Epistle of Paschal Vigil

Colossians 3:1-4

Brethren, if you be risen with Christ, seek the things that are above, where Christ is sitting at the right hand of God: mind the things that are above, not the things that are upon the earth. For you are dead, and your life is hid with Christ in God. When Christ should appear, who is your life, then you also shall appear with Him in glory.

Haydock

Verse 1. Here begins the second or the moral part of this epistle. — If you be risen, &c. The remaining part of this epistle has no great difficulties, but excellent instructions, as that to the Ephesians. Wi.

Denzinger

2224: Christian Education

From the Encyclical, "Divini illius magistri," December 31, 1929

Christian education aims properly and immediately to make man a true and perfect Christian by cooperating with divine grace, namely, to mold and fashion Christ Himself in those who have been reborn in baptism, according to the clear statement of the Apostle: “My little children of whom I am in labor again, until Christ be formed in you” [Gal. 4:19]. For, the true Christian must live a supernatural life in Christ: “Christ our life” [Col. 3:4], and manifest the same in all his actions, “that the life of Jesus may be made manifest in our mortal flesh” [2 Cor. 4:11].

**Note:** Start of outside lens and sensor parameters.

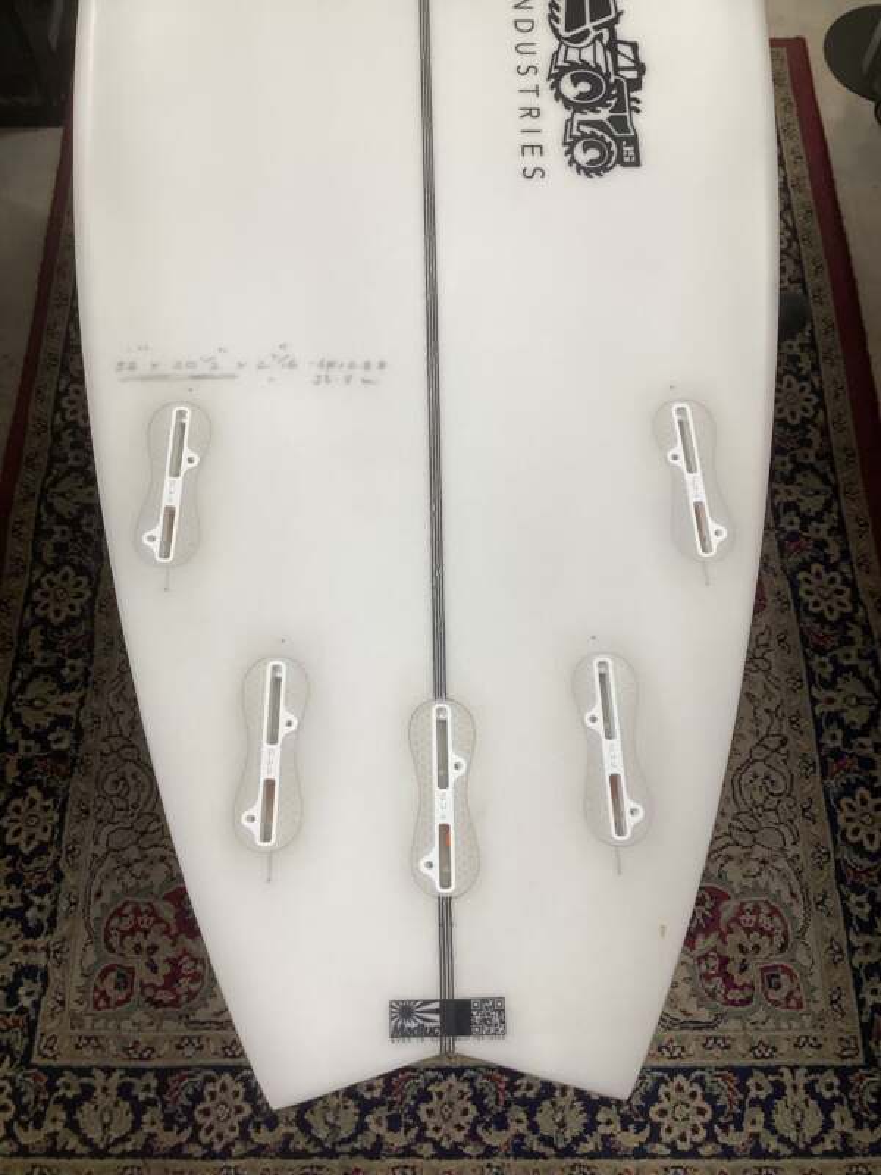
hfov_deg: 45.4
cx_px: 440
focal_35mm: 31
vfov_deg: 58.4
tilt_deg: -66.4
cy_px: 588
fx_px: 1052
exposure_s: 1/100
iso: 64
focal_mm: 3.3
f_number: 2.4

Since this is so, Christian education embraces the sum total of human actions, because it pertains to the workings of the senses and of the spirit, to the intellect and to morals, to individuals, to domestic and civil society, not indeed, to weaken it, but according to the example and teaching of Jesus Christ, to elevate, regulate, and perfect it.

Thus the true Christian, molded by Christian education, is none other than the supernatural man who thinks, judges, and acts constantly and consistently in accordance with right reason; supernaturally inspired by the examples and teachings of Jesus Christ; that is, a man outstanding in force of character. For whoever follows his own inclination and acts stubbornly, intent on his own desires, is not a man of strong character; but only he who follows the eternal principles of justice, just as even the pagan host himself recognizes when he praises “the just” man together with “the man tenacious of purpose”;* but these ideas of justice cannot be fully observed unless there is attributed to God whatever is God’s due, as is done by the true Christian.

The true Christian, far from renouncing the activities of this life and from suppressing his natural talents, on the contrary fosters and brings them to perfection by so cooperating with the supernatural life that he embellishes the natural way of living, and supports it by more efficacious aids, which are in accord not only with spiritual and eternal things but also with the necessities of natural life itself.